*Direction*
Put every line of the listing below into a Markdown table with the columns "Row" and "Line", numbering the rows and skipping blank lines. Leave the pictures out of the table.

═════ Records shown

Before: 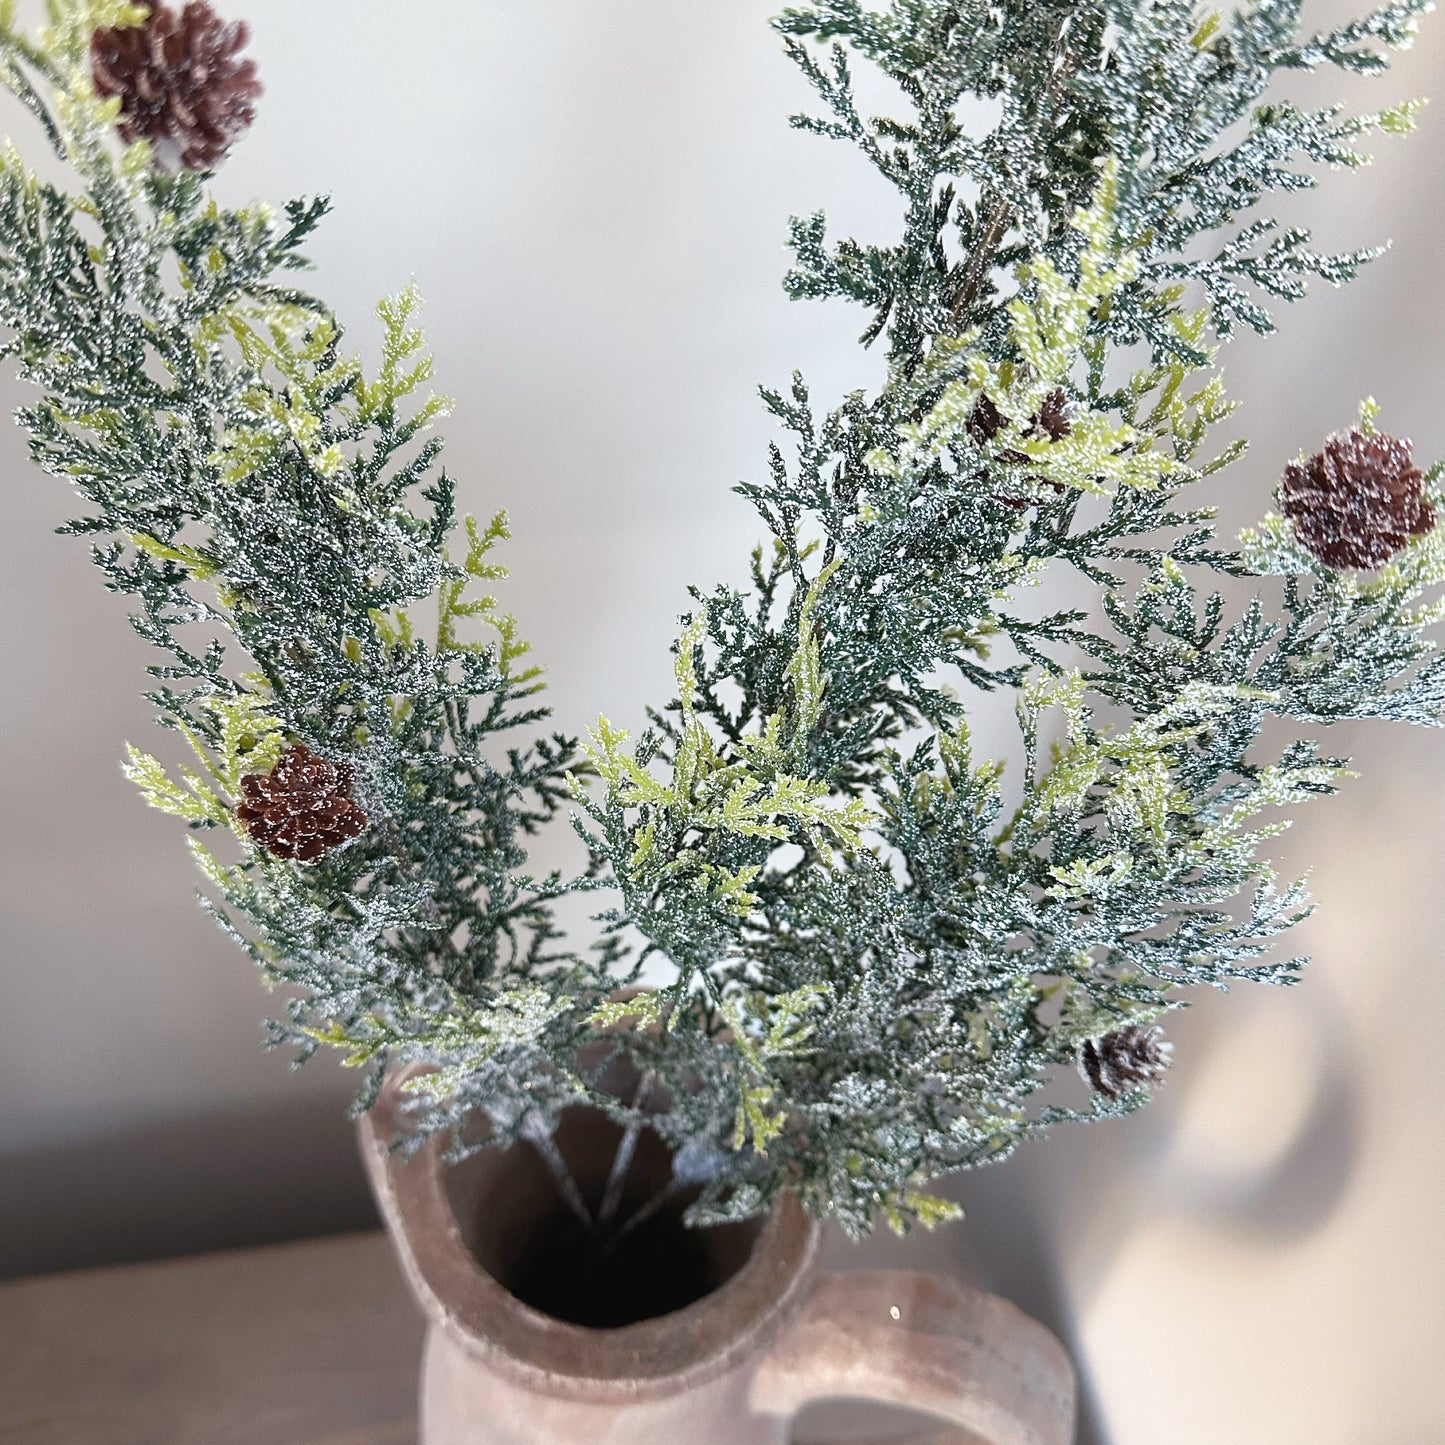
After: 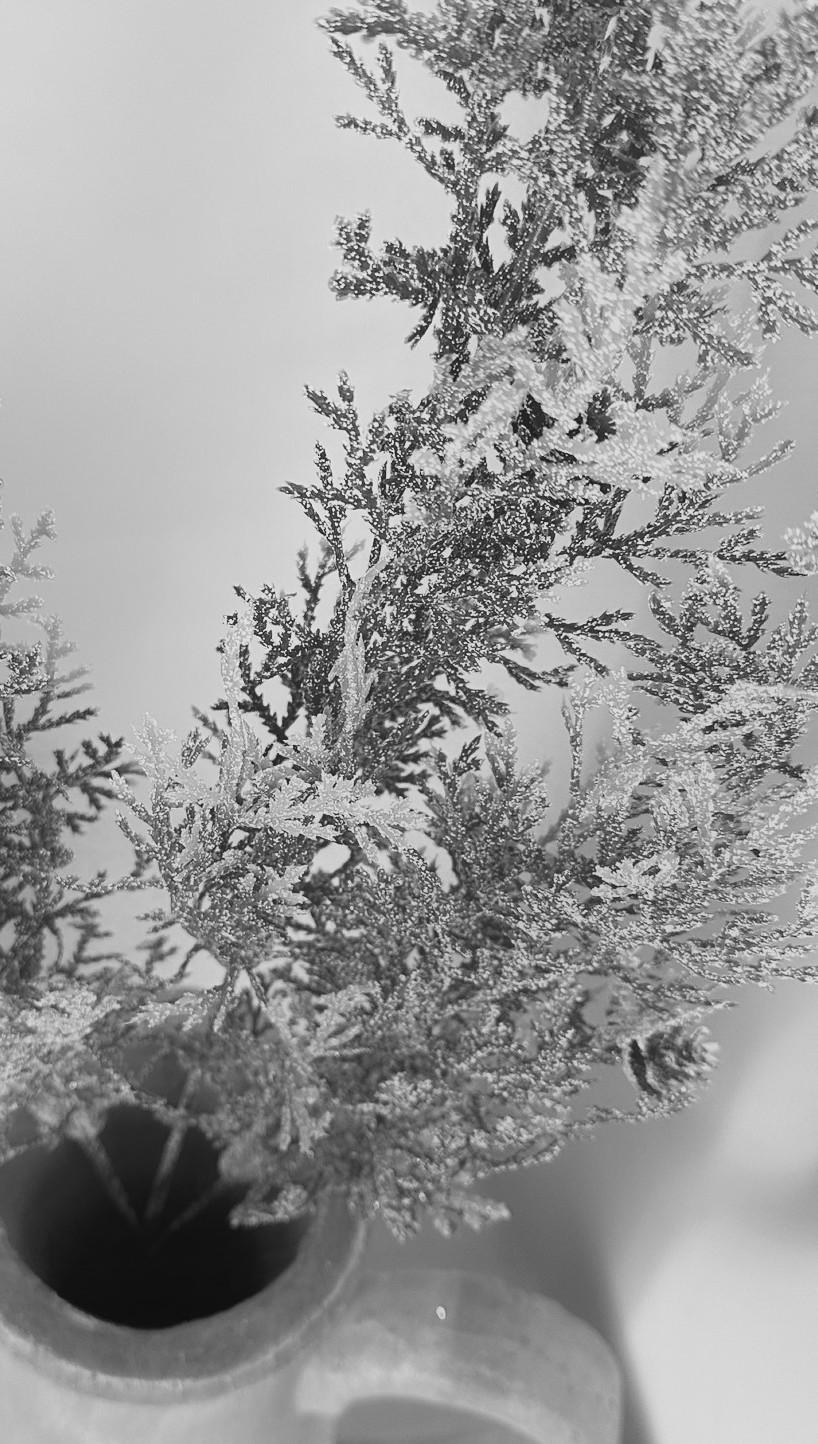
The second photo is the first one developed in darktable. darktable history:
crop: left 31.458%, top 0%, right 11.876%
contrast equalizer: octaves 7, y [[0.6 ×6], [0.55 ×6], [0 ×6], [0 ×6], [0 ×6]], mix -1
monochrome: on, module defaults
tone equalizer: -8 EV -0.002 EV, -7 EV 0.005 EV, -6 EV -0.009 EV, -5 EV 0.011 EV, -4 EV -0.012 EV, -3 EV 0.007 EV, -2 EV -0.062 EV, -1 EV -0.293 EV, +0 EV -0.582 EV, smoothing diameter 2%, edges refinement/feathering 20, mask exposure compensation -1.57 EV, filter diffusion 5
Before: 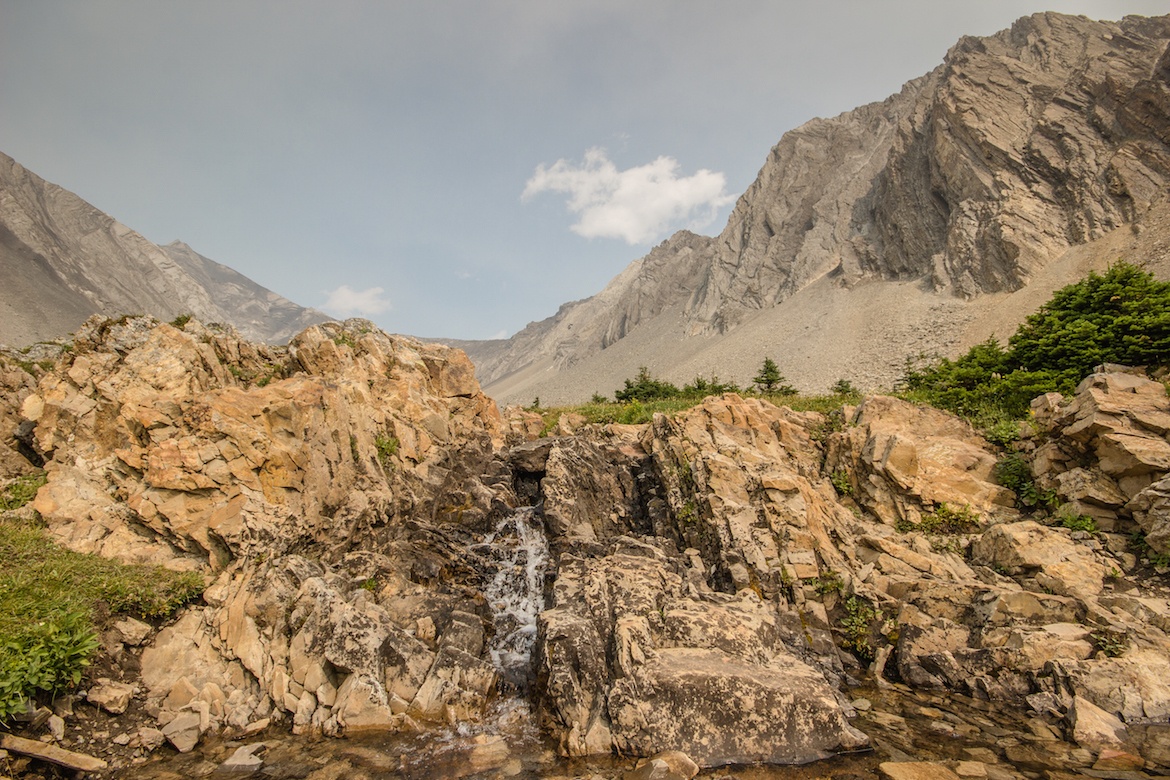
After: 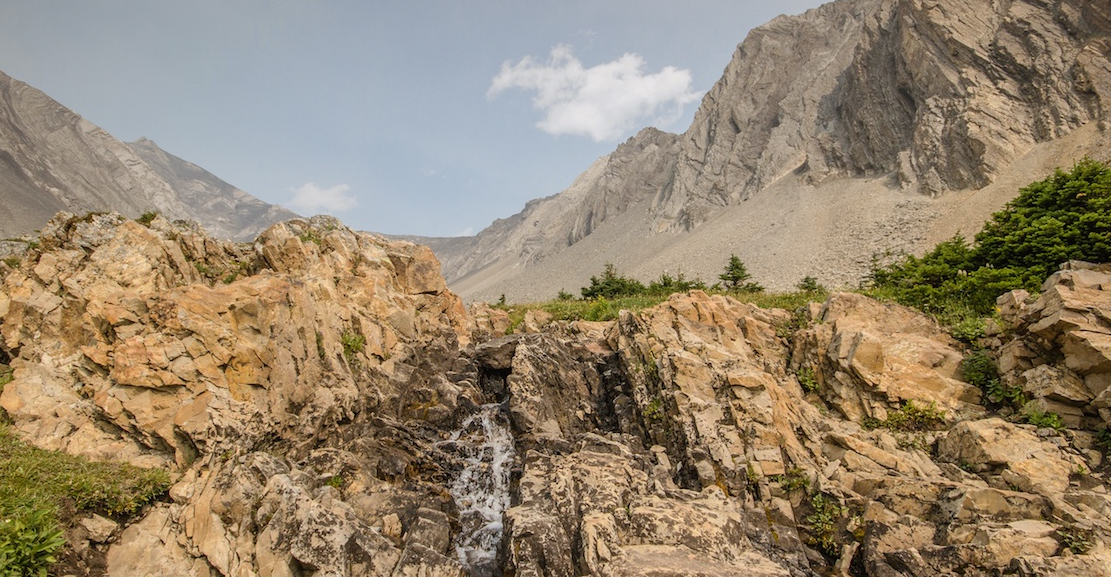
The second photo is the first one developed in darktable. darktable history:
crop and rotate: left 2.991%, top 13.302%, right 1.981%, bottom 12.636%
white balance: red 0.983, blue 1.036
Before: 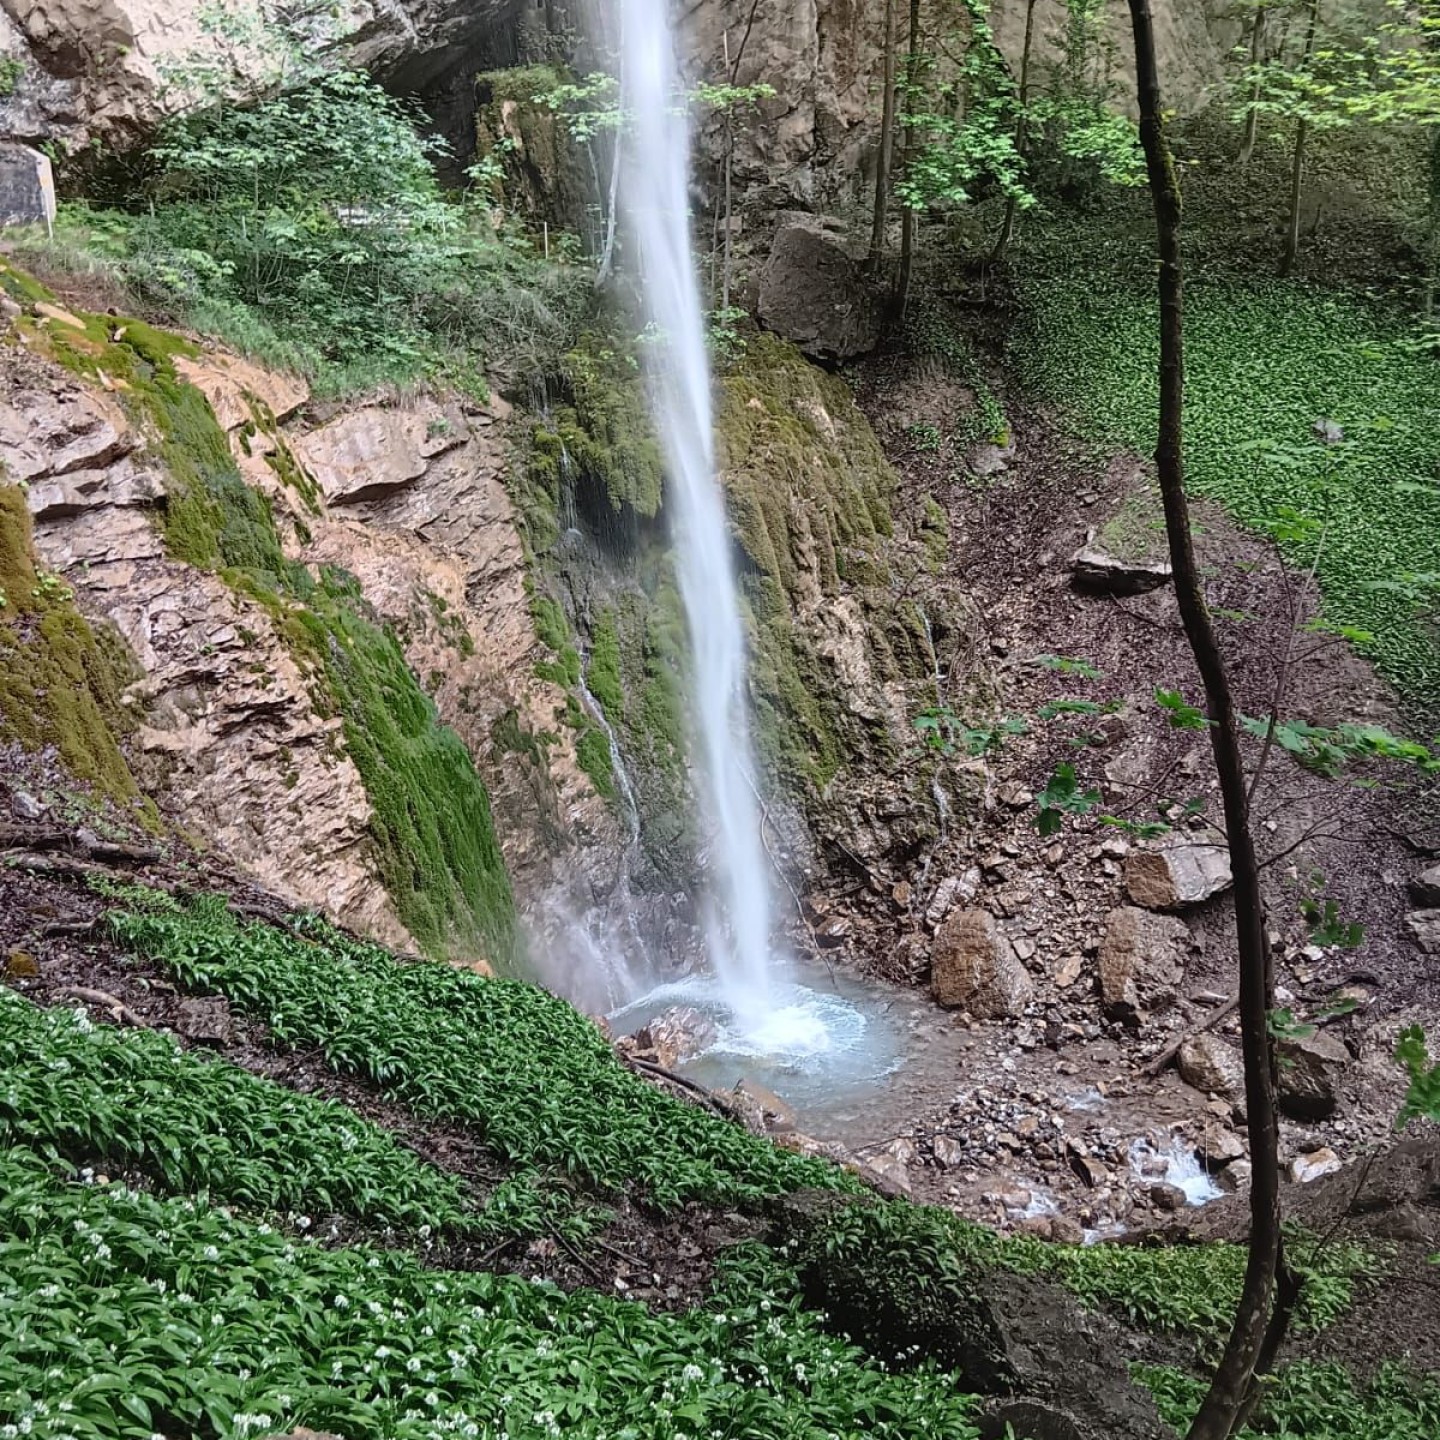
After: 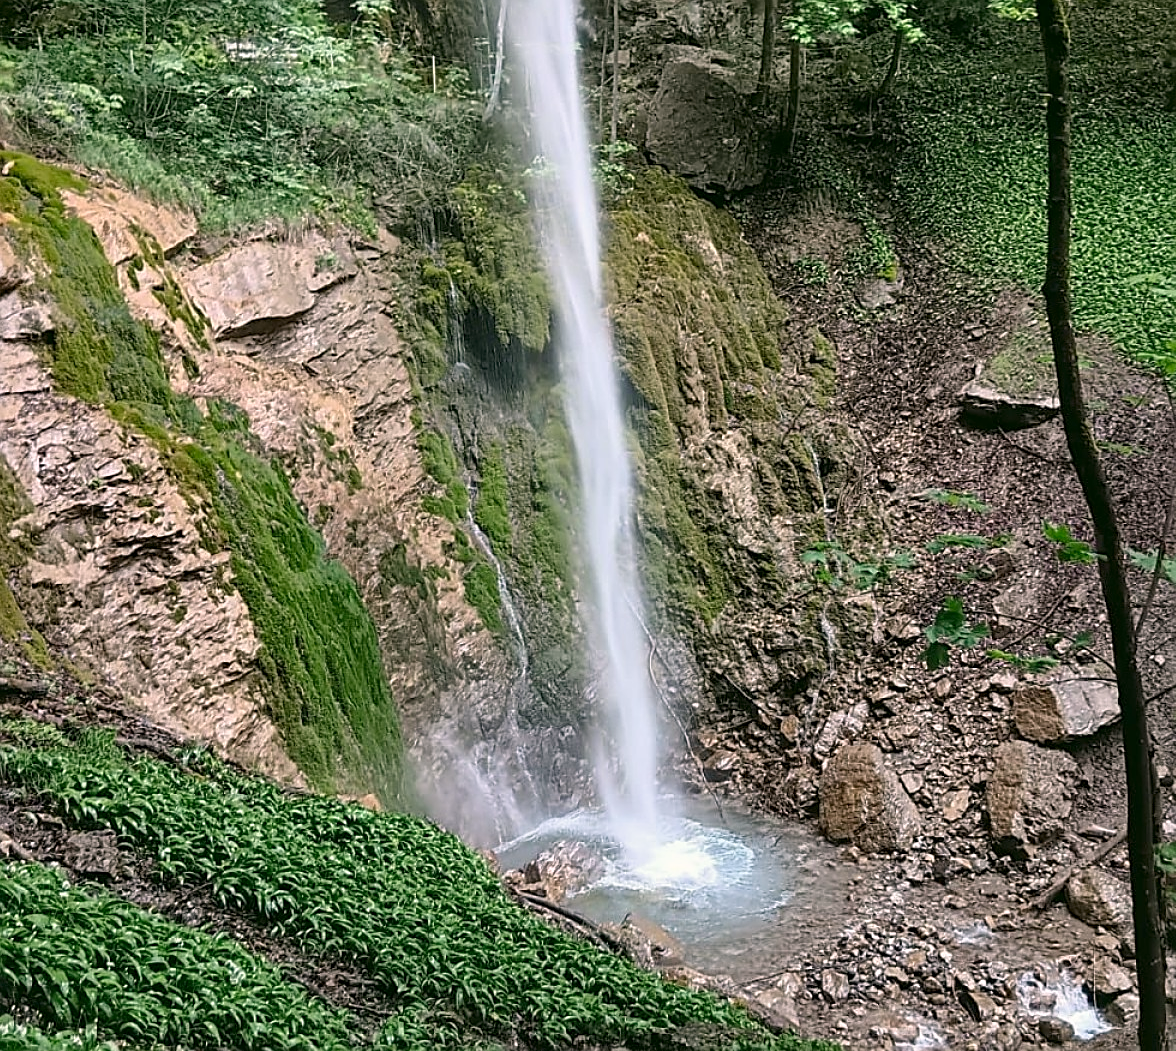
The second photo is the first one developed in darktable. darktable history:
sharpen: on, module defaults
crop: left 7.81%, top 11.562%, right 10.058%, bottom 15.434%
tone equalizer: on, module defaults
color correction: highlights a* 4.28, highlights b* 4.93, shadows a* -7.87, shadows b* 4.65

══════════

*Answer to this problem*
| Row | Line |
|---|---|
| 1 | Before:  |
| 2 | After:  |
| 3 | The second photo is the first one developed in darktable. darktable history: |
| 4 | crop: left 31.458%, top 0%, right 11.876% |
| 5 | contrast equalizer: octaves 7, y [[0.6 ×6], [0.55 ×6], [0 ×6], [0 ×6], [0 ×6]], mix -1 |
| 6 | monochrome: on, module defaults |
| 7 | tone equalizer: -8 EV -0.002 EV, -7 EV 0.005 EV, -6 EV -0.009 EV, -5 EV 0.011 EV, -4 EV -0.012 EV, -3 EV 0.007 EV, -2 EV -0.062 EV, -1 EV -0.293 EV, +0 EV -0.582 EV, smoothing diameter 2%, edges refinement/feathering 20, mask exposure compensation -1.57 EV, filter diffusion 5 |
| 8 | Before:  |
| 9 | After:  |
| 10 | The second photo is the first one developed in darktable. darktable history: |
| 11 | crop and rotate: left 2.991%, top 13.302%, right 1.981%, bottom 12.636% |
| 12 | white balance: red 0.983, blue 1.036 |
| 13 | Before:  |
| 14 | After:  |
| 15 | The second photo is the first one developed in darktable. darktable history: |
| 16 | sharpen: on, module defaults |
| 17 | crop: left 7.81%, top 11.562%, right 10.058%, bottom 15.434% |
| 18 | tone equalizer: on, module defaults |
| 19 | color correction: highlights a* 4.28, highlights b* 4.93, shadows a* -7.87, shadows b* 4.65 |